* _What is needed_
Produce word for word the lines of the data below running from the one that has "No meetings took place." to the one that has "Commissioner Krieger asked", inclusive, and no others.

Data under study section start

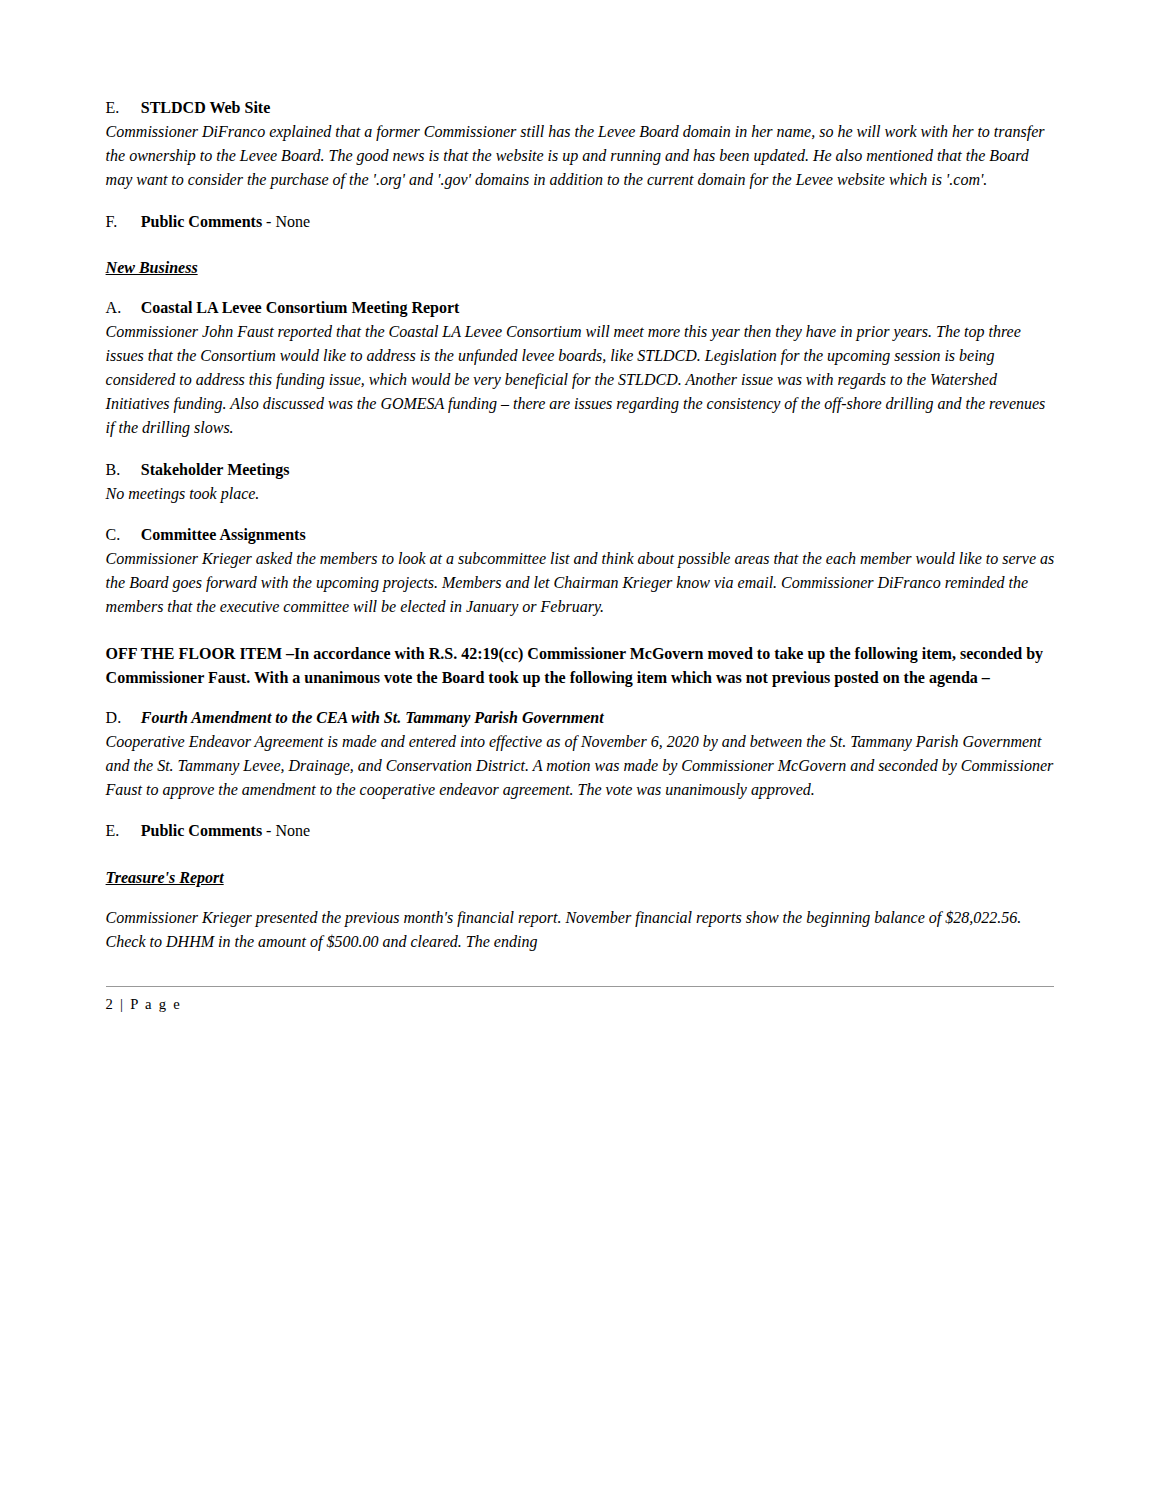E. STLDCD Web Site
Commissioner DiFranco explained that a former Commissioner still has the Levee Board domain in her name, so he will work with her to transfer the ownership to the Levee Board. The good news is that the website is up and running and has been updated. He also mentioned that the Board may want to consider the purchase of the '.org' and '.gov' domains in addition to the current domain for the Levee website which is '.com'.
F. Public Comments - None
New Business
A. Coastal LA Levee Consortium Meeting Report
Commissioner John Faust reported that the Coastal LA Levee Consortium will meet more this year then they have in prior years. The top three issues that the Consortium would like to address is the unfunded levee boards, like STLDCD. Legislation for the upcoming session is being considered to address this funding issue, which would be very beneficial for the STLDCD. Another issue was with regards to the Watershed Initiatives funding. Also discussed was the GOMESA funding – there are issues regarding the consistency of the off-shore drilling and the revenues if the drilling slows.
B. Stakeholder Meetings
No meetings took place.
C. Committee Assignments
Commissioner Krieger asked the members to look at a subcommittee list and think about possible areas that the each member would like to serve as the Board goes forward with the upcoming projects. Members and let Chairman Krieger know via email. Commissioner DiFranco reminded the members that the executive committee will be elected in January or February.
OFF THE FLOOR ITEM –In accordance with R.S. 42:19(cc) Commissioner McGovern moved to take up the following item, seconded by Commissioner Faust. With a unanimous vote the Board took up the following item which was not previous posted on the agenda –
D. Fourth Amendment to the CEA with St. Tammany Parish Government
Cooperative Endeavor Agreement is made and entered into effective as of November 6, 2020 by and between the St. Tammany Parish Government and the St. Tammany Levee, Drainage, and Conservation District. A motion was made by Commissioner McGovern and seconded by Commissioner Faust to approve the amendment to the cooperative endeavor agreement. The vote was unanimously approved.
E. Public Comments - None
Treasure's Report
Commissioner Krieger presented the previous month's financial report. November financial reports show the beginning balance of $28,022.56. Check to DHHM in the amount of $500.00 and cleared. The ending
2 | P a g e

Data under study section end

* _Exercise solution_
No meetings took place.
C. Committee Assignments
Commissioner Krieger asked the members to look at a subcommittee list and think about possible areas that the each member would like to serve as the Board goes forward with the upcoming projects. Members and let Chairman Krieger know via email. Commissioner DiFranco reminded the members that the executive committee will be elected in January or February.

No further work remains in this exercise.